We really want to start to have these discussions before we opine on that because there are several ways you can do a CVOT, of course, it just feels a little bit early to opine on that. We will give guidance on that once we have it, we just, you know. We're still pretty early here. You know, we've got an interim look. We have a pretty good idea about what the data we think are telling us. Then, you know, we still are going to run these studies out to the end and then have end of phase two meetings. I expect that next year sometime we can give you better guidance or some guidance on size, cost, et cetera, for the CVOT.
Mani Foroohar (Managing Director)
Hey, thanks, guys. Can I ask one quick follow-up on that second half of that question?
Christopher Anzalone (President and CEO)
Sure.
Mani Foroohar (Managing Director)
For HeFH in particular, how do you think about the appropriate patient population to study?
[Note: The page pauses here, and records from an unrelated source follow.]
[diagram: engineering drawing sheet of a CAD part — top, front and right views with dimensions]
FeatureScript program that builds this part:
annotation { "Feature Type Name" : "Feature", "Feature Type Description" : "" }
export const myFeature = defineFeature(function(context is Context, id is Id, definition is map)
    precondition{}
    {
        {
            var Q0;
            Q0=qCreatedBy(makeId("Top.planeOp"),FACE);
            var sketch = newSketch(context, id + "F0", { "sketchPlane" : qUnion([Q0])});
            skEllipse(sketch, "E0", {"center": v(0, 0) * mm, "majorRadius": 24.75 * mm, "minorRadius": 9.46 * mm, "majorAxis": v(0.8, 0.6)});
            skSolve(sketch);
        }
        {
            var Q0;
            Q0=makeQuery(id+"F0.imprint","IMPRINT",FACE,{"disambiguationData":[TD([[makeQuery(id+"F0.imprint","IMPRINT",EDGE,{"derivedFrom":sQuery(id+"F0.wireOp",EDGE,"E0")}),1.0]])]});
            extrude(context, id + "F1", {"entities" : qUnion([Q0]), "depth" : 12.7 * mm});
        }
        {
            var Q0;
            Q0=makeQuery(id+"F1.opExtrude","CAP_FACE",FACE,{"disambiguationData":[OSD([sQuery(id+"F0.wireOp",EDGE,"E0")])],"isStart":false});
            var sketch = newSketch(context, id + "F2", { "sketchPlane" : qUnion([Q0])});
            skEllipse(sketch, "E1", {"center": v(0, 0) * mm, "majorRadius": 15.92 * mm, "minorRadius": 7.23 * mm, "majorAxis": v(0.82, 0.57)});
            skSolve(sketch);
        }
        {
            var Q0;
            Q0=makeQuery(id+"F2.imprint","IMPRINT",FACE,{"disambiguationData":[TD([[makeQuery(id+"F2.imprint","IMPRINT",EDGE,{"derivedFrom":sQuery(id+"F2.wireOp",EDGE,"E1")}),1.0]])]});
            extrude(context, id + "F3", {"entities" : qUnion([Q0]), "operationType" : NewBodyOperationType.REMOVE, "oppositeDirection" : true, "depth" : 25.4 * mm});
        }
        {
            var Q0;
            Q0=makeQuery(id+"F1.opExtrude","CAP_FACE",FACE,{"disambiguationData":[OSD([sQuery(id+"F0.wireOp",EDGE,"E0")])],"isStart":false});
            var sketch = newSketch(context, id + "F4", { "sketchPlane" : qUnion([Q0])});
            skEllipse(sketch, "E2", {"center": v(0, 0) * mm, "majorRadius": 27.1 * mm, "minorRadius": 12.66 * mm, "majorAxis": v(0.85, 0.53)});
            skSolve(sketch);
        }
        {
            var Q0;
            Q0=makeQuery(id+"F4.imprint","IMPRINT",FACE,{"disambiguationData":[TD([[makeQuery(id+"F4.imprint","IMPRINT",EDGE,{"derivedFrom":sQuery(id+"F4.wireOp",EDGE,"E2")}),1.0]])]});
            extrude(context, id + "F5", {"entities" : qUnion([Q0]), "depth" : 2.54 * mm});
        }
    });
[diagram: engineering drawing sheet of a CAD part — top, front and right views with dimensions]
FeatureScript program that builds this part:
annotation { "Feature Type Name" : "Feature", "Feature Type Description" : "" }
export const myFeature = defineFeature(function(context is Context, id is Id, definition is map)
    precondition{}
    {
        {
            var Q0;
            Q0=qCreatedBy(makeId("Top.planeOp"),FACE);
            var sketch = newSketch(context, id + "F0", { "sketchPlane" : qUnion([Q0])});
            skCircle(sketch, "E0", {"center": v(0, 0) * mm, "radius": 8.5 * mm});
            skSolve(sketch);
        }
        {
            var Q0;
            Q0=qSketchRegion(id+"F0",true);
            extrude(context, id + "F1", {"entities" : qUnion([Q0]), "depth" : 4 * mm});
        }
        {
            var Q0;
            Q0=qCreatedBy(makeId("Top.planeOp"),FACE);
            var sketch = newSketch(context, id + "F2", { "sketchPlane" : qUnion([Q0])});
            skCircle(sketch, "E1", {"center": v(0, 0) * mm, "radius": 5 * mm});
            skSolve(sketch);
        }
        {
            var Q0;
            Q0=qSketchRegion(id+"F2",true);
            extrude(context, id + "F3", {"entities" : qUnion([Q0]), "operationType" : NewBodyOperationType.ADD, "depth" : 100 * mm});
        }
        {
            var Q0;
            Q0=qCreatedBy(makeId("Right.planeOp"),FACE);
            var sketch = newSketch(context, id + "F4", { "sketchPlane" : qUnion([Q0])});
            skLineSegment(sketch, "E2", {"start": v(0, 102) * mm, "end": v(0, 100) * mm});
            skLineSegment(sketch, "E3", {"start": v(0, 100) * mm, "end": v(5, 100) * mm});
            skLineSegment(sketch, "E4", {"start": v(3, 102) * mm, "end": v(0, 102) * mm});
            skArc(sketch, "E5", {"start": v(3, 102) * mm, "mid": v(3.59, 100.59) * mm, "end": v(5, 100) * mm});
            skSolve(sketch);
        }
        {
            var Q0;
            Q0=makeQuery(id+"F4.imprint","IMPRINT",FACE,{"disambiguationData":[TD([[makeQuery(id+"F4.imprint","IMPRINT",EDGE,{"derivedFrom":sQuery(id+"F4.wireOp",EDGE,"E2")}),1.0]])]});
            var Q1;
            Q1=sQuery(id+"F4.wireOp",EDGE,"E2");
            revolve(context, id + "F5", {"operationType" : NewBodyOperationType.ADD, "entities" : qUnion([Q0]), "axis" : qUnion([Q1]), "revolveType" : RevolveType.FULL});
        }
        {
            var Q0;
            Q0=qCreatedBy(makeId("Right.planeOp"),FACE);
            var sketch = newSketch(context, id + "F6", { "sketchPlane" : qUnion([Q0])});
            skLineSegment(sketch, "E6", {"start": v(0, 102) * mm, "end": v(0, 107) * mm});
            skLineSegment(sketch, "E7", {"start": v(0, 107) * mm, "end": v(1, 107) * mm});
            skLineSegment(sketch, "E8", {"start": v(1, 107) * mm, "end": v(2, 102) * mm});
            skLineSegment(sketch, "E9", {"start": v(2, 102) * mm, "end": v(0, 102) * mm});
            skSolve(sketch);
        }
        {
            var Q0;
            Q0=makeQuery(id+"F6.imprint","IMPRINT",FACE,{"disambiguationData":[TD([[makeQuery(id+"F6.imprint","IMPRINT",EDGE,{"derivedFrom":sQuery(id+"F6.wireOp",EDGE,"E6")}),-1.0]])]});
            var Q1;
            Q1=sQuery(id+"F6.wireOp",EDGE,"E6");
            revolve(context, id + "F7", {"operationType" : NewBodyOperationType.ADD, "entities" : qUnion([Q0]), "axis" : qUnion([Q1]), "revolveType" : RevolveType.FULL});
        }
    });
There are a number of approved therapies out there, PCSK9 and I'm targeting and otherwise. The universe of available therapies varies pretty wildly across geographies, not just in terms of approval, in terms of actual availability to patients, given reimbursement, et cetera, and real-life barriers. How do you think about the strategy between pursuing a study focused in areas where patients don't really have access to approved therapies versus a study an add-on with approved therapies to allow you to access the U.S. and Western European market with more real-world relevant data? Like how do you balance those two? Would you do two CVOTs? Would you do two HeFH studies? Is there some way to capture the two in one larger multi-arm study?
Just help me think about how you strategize and think about the likely outcomes for that path forward in that indication.
Christopher Anzalone (President and CEO)
Yeah. Again, this will be an unsatisfying answer to you, I apologize, but until we start to have these interactions with the regulators, it's hard for us to, you know, to know what. It's hard for us to give you a good answer on that. You know, again, keep in mind that we still haven't finished that study yet. We wanted to tell the street as quickly as we could where we think we can apply these two drugs, and I think we've done that. We're not yet ready to talk about how we would roll this out, where we'd roll this out, what sorts of studies would support these kind of, these sort of populations until we start to have those interactions.
Mani Foroohar (Managing Director)
Great. I look forward to more detail on that. Thanks, guys.
Christopher Anzalone (President and CEO)
Yep. Yep.
Operator (participant)
Thank you. I'm showing no further questions. I would now like to turn the call back over to Vince Anzalone for closing remarks.
Vincent Anzalone (VP of Investor Relations)
Thanks everyone for joining us today. I hope everyone had a pleasant Thanksgiving holiday and have a nice larger holiday season. I apologize for the technical difficulties mid-call today. We will talk to you soon.
Operator (participant)
This concludes today's conference call. Thank you for participating. You may now disconnect.